4. Counting brand search in your attribution
Brand search is the search generated from an advertiser’s brand terms. If you were to use Amazon as an advertiser, any search term containing the word Amazon such as “Amazon cheap TV” is brand search, whether it is paid or natural.
Paid brand search is valuable (in most cases), as it allows the control of landing pages and search copy and also protects against competitors. What it is not is a demand-generating channel. In short I would not even call it advertising (though it is marketing).
Every person who deliberately types your brand terms into a search engine already wants to go to your site, that is the user intention.
As someone that cares about digital advertising it is heart breaking to see quality publishers drive a user towards a purchaser, only to lose the credit because the user decided to navigate there using the Google search bar.
If someone just types the advertisers name into the browser, it will go via the search engine in most cases. It means the impact of all your other channels that are creating the demand in the first place have their value diluted unfairly.
So advertisers, please, take brand search out of your attribution funnel. By all means continue to execute it to protect your valuable search engine results pages. If finance need to see a report that shows the value of this, then give them every sale that other channels have not touched.
However please don’t hurt your efforts at upper funnel advertising by attributing their sales to brand search.
5. Comparing apples and oranges
The old truism is that there are lies, damned lies and statistics. In no sphere is this truer than media measurement, though we often call it by a different name, comparing apples and oranges.
In simple terms, not all channels and tactics can be compared on the same metrics. Its simply not comparing like for like. Some examples I have come across just make me shudder.

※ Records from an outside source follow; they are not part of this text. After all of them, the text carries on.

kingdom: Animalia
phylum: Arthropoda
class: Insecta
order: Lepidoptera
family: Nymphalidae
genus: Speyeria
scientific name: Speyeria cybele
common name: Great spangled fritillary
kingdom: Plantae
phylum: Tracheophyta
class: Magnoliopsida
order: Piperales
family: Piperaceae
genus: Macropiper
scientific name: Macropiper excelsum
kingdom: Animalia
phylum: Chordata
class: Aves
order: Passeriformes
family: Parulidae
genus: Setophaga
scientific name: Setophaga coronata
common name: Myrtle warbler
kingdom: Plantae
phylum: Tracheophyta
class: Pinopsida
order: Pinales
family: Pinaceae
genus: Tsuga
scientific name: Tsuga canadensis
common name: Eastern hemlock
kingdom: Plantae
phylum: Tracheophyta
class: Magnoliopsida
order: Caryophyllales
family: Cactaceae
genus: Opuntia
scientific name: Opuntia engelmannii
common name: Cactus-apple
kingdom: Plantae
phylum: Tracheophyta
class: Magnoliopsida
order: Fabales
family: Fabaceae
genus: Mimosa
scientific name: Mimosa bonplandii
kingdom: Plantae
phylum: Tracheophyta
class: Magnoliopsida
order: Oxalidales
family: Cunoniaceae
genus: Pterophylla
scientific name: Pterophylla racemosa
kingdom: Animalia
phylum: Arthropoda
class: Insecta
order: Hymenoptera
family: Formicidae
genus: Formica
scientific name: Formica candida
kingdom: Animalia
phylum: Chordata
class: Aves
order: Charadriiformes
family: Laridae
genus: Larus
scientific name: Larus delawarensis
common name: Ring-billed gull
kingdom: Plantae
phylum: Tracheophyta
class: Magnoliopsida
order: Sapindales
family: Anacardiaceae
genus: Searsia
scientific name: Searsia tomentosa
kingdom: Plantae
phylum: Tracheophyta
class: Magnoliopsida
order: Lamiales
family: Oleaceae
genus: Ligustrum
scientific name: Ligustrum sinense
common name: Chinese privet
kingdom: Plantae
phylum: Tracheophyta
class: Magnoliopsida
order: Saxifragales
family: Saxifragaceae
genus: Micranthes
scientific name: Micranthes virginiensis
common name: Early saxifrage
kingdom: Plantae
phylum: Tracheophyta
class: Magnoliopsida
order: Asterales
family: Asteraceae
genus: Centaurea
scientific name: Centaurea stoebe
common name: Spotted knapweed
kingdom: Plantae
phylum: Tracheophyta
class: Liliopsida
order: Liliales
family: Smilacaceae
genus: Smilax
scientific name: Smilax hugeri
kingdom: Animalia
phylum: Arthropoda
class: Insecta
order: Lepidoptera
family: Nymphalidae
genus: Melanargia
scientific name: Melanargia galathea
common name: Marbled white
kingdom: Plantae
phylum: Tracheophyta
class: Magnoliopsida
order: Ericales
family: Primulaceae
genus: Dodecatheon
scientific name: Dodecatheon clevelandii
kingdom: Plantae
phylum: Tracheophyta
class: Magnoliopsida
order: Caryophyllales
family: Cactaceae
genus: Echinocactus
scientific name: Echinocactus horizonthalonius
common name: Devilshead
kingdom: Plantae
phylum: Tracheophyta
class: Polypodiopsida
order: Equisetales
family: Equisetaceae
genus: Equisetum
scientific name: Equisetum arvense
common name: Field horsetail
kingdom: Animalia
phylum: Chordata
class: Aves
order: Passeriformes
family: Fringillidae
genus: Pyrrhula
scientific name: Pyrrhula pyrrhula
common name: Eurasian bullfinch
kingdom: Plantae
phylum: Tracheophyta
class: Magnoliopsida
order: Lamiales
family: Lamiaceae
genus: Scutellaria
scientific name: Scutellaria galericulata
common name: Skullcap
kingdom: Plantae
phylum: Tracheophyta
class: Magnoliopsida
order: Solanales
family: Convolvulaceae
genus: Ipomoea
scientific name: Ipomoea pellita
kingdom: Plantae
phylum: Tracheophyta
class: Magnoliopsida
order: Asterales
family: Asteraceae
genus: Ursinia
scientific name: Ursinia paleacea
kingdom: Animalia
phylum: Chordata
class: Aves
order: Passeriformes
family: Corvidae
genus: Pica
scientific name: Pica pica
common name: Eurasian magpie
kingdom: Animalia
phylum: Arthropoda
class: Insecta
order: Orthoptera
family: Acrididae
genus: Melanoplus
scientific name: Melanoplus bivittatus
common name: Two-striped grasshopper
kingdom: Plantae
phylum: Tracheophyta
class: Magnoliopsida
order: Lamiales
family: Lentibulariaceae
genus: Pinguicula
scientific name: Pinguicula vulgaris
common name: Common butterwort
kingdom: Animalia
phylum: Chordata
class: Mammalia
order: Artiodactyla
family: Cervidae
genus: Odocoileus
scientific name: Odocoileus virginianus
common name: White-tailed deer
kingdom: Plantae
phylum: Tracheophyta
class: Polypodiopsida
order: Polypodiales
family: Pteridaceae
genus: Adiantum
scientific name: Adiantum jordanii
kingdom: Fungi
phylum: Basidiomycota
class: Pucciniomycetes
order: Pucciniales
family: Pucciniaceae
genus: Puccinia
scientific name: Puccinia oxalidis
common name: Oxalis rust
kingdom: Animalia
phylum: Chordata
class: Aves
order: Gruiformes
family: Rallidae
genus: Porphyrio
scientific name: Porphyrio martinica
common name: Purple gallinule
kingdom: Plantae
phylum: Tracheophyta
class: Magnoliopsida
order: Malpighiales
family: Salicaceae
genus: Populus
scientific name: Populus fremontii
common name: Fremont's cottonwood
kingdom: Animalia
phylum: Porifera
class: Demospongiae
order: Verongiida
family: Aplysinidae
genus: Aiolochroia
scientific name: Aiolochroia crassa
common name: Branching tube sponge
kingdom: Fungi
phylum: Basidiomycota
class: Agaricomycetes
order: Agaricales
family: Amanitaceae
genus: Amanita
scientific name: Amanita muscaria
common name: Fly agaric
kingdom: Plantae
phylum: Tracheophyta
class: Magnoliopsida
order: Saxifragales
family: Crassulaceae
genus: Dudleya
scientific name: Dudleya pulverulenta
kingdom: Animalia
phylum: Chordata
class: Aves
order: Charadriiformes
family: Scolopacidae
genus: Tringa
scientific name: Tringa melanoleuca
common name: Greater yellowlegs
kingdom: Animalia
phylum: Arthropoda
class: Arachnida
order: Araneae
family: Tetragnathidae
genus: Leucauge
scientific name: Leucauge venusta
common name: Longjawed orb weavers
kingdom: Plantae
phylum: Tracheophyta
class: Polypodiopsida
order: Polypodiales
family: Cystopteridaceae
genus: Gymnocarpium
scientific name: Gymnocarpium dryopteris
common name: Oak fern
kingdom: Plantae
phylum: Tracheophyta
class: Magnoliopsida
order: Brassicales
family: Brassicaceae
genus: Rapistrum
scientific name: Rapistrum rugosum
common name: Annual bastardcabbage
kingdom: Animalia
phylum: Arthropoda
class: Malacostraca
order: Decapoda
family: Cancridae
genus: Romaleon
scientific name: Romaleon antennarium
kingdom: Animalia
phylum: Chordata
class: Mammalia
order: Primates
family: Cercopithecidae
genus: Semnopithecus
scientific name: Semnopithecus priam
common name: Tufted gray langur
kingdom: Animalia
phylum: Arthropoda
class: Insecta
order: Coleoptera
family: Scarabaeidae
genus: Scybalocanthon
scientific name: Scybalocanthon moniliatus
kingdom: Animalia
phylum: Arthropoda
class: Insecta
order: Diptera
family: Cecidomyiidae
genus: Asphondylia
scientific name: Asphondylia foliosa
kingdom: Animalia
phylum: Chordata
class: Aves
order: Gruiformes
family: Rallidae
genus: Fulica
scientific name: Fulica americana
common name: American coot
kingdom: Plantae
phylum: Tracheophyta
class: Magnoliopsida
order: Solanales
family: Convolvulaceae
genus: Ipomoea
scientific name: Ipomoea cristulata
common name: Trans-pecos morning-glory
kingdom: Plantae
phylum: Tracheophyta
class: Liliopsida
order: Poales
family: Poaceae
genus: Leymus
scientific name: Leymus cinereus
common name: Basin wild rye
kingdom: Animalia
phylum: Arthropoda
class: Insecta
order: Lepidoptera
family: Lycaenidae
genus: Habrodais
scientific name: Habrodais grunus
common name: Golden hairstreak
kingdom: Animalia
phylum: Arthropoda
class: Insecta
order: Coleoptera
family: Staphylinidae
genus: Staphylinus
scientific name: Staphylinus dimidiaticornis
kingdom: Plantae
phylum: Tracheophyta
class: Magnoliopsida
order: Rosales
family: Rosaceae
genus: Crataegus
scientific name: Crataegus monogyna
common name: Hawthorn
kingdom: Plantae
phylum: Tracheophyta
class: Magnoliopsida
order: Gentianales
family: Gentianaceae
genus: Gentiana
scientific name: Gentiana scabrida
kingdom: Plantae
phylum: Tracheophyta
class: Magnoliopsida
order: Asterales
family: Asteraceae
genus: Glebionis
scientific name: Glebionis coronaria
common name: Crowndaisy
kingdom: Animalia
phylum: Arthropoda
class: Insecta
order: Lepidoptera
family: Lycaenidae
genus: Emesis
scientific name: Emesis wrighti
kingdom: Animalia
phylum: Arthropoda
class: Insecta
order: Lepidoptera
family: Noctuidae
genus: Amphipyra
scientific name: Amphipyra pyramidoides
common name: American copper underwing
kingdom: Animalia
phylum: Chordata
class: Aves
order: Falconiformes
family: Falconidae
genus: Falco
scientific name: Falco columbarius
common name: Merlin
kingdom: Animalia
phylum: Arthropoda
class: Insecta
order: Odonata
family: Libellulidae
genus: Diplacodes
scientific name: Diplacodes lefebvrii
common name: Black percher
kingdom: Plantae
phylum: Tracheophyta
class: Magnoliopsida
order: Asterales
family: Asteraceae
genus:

“Display results are not as good as search results”. Apples and oranges answer. Of course not, search includes brand search which as per the previous point is not comparable as the user already wants to go to the site. A better comparison is prospecting with generic search.
“Prospecting results are not as good as retargeting results”. Apples and oranges answer. Of course not, someone in your retargeting pool has already shown a user intention towards your brand. They are much more likely to buy anyway. If you can see the incremental results things should look different.
There are numerous other examples it would take too long to go through here. The point is that every channel has to be understood in the context of user intention and what we are trying to persuade the user to do.
The only truly comparable number would be marginal or incremental sales, the holy grail of media attribution. Incremental sales are something it is impossible to measure with 100% precision today but by following best practice and using available technology and with media understanding we can get close.
A better future
I am not saying that we will never be able to achieve perfect measurement and attribution however I hope and believe that if advertisers and media practitioners at least understand the concepts outlined above we can build a better future for advertising.
A better understanding of the value of advertising would be transformative for the industry. I would encourage all advertisers to invest a proportion of their media budget on attribution and invest in third party technology and independent expertise to take their business forward.
If they do it will lead to better returns for advertisers, a fairer media allocation for publishers and lower the distasteful elements in our industry.
At Canton if we can be famous for anything it would be being a part of fixing media measurement.